"A forecast for the wedding day is impossible to pin down, though no fewer than a dozen of us are trying to do so at any given moment."
PORT ARANSAS, TX: We are here on this island for my brother’s wedding. Not even two months have passed since Harvey blew through—signs are missing their letters, walls and roofs have sloughed off their shingles, and whole palm trees are beaten back so that they appear to grow up out of the earth sideways. The fronds of the fallen trees lay stacked in heaps along the cleared stretches of the grounds, like the rolled bails of hay along a farmer’s fields. Back on the mainland, about half the restaurants and hotels are closed. We are still technically within the hurricane season, though we have reached its final days, days that feel eerie and quiet. The skies change every hour from mood to mood, from sun to clouds to rain. A forecast for the wedding day is impossible to pin down, though no fewer than a dozen of us are trying to do so at any given moment, using at least a dozen arguing devices and weather apps.
The day of the wedding dawns miraculously hot and sunny. I tail my brother, the groom, from a safe distance as he runs his final errands with wide, serious eyes. I crack jokes, asking him if he’d like a fifty-cent corn dog at the gas station where we use the ATM, then point to the lone port-a-potty on the side of the road to read out what’s printed on it: TEXAS THRONE. My brother laughs with gentle ease and a big grin, just like he did when we were kids—when I was always saying something stupid and he was always there to laugh with me. Kurt Vonnegut wrote that it’s the youngest child who ends up the humorist because cracking a joke is “the only way he can enter an adult conversation.” But sometimes it’s just what she has to offer. Today I want only to calm his nerves about the crowd that will gather to watch him recite his vows in a few hours. He has never liked crowds, or being the center of any kind of attention.

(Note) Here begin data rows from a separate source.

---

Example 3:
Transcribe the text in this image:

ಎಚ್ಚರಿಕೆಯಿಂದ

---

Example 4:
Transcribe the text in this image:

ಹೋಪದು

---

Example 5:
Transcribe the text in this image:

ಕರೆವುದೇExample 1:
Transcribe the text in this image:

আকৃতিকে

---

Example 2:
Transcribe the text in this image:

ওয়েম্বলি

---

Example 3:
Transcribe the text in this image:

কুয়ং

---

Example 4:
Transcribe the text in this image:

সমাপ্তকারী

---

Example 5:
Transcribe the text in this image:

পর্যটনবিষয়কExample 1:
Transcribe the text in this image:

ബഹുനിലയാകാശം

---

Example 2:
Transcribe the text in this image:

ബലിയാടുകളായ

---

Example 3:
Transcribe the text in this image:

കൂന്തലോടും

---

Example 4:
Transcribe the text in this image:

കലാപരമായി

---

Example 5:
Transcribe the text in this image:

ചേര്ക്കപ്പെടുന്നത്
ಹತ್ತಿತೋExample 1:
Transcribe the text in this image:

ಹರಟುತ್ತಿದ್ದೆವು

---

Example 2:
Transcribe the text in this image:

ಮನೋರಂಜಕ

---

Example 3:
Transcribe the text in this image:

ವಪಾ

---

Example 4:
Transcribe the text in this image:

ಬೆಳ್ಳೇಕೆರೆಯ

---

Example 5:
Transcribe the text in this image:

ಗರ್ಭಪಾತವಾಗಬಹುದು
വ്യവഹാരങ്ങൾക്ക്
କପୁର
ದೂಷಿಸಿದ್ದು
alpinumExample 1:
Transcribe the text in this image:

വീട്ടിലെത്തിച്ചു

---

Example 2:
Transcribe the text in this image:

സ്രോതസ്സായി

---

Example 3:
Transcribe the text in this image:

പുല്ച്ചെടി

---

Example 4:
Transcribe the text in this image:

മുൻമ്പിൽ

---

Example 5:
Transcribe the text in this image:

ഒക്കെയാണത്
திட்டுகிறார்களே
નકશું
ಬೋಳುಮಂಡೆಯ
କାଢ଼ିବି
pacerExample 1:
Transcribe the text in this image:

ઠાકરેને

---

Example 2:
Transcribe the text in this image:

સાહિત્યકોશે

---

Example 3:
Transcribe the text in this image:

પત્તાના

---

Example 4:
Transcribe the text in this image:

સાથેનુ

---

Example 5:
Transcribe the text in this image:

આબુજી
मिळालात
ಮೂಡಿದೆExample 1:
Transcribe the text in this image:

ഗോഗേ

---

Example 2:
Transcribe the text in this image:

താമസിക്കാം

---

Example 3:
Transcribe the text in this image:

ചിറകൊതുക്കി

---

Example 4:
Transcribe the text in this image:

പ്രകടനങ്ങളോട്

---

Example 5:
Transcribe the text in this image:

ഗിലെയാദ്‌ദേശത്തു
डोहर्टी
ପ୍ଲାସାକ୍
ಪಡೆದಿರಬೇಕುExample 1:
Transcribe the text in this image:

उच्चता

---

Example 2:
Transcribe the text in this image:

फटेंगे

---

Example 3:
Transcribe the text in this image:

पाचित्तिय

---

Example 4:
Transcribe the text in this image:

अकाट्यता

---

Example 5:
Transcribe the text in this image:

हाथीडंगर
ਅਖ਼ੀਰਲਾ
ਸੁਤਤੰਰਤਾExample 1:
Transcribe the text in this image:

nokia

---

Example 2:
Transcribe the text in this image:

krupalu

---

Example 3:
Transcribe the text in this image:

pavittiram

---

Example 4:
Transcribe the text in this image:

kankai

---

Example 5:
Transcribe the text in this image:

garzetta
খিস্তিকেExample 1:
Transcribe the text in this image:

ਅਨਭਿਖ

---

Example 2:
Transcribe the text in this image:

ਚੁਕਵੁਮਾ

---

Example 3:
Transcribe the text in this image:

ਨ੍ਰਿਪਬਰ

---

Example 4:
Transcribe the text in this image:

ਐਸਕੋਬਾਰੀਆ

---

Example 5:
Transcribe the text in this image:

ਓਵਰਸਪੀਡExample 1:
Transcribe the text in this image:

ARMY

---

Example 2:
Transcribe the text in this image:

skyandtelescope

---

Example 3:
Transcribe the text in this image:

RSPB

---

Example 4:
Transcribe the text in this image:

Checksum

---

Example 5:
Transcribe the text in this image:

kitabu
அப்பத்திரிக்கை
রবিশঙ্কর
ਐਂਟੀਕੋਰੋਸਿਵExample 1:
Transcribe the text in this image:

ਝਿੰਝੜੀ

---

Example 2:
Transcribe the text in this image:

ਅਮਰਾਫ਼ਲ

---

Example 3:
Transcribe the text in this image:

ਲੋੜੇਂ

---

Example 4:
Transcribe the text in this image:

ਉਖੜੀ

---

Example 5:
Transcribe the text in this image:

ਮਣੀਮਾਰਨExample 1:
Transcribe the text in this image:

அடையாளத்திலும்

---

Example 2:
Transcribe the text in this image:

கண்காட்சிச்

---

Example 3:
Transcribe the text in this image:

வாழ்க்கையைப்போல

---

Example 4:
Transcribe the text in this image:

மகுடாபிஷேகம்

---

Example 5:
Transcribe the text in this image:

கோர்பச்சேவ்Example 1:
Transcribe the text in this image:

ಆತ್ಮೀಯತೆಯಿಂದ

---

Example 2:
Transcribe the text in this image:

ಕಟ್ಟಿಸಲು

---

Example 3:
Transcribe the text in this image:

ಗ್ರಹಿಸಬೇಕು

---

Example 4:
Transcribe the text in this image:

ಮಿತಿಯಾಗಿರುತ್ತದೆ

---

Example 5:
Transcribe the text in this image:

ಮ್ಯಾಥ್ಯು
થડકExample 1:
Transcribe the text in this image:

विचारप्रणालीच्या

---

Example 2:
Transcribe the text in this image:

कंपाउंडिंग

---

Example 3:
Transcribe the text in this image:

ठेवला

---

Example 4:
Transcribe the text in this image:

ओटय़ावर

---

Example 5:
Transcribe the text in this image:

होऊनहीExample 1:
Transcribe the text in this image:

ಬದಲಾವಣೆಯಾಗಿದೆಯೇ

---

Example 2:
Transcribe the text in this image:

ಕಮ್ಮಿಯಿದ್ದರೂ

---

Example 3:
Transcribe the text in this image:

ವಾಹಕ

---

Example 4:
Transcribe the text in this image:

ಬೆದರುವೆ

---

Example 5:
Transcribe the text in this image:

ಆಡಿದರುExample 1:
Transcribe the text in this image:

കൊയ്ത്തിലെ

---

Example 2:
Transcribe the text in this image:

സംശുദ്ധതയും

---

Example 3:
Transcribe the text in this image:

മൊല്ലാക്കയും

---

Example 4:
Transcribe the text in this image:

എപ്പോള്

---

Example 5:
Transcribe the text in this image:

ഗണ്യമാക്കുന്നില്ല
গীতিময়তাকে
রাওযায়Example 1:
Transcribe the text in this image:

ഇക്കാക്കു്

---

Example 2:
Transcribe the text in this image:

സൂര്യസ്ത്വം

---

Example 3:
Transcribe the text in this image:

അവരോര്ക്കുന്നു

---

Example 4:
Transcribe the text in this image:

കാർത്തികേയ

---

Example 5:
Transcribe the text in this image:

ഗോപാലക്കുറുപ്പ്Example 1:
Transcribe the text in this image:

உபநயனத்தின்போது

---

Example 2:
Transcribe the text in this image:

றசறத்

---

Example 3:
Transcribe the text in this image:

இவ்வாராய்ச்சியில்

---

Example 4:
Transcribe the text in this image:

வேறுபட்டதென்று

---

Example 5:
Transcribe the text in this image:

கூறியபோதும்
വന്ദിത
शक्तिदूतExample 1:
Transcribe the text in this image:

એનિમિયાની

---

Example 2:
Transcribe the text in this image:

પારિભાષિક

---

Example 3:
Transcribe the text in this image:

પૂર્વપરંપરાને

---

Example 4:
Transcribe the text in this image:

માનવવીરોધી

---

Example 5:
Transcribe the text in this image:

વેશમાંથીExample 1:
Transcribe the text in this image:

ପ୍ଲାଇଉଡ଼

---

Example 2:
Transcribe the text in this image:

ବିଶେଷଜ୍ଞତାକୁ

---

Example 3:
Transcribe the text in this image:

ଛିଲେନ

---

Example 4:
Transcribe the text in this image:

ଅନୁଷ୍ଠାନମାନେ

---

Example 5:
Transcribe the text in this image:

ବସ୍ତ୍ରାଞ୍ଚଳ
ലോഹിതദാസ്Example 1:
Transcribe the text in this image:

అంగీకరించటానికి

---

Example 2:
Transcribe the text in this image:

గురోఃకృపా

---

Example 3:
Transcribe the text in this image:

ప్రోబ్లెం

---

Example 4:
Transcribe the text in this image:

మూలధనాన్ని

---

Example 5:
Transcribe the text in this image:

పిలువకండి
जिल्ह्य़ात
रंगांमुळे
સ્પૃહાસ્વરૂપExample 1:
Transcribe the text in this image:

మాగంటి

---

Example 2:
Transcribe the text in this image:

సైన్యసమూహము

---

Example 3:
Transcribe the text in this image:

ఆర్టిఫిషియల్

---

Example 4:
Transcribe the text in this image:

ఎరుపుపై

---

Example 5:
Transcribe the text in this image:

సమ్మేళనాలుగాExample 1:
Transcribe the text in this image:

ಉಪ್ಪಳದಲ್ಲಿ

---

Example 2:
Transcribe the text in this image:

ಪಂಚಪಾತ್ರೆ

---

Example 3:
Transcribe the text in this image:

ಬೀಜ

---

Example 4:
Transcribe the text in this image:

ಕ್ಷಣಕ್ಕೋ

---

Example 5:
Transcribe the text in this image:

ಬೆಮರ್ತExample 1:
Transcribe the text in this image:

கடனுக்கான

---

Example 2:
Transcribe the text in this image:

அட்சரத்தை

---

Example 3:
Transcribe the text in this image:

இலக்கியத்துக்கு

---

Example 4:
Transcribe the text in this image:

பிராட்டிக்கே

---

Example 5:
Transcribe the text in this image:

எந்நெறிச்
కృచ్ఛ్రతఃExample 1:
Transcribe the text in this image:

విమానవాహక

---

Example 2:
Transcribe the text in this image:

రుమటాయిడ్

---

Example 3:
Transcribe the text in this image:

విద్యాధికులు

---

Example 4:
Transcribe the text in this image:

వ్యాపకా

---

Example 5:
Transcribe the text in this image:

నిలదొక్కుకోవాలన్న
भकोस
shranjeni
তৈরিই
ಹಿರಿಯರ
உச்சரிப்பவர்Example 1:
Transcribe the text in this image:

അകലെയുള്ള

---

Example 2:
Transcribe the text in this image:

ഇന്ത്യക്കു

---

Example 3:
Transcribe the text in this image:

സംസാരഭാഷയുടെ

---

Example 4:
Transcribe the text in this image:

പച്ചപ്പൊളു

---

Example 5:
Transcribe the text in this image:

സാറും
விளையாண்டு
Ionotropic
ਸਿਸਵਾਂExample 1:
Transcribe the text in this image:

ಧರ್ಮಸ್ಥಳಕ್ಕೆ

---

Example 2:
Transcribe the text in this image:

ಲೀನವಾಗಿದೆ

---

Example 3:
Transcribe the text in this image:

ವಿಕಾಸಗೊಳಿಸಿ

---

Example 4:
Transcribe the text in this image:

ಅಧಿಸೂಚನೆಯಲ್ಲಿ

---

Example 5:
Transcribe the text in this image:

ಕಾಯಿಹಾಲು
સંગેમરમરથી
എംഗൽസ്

The clouds have returned to take over the sky by the time my brother asks to borrow a pen and a piece of paper. He knows what he is going to say, but he heads off down to the beach to jot down some notes, alone, before the photographer arrives. I don’t know if he used the paper, but he returns the pen and gives his vows as though he did not need either. The rain holds off, and the night is warm like summer.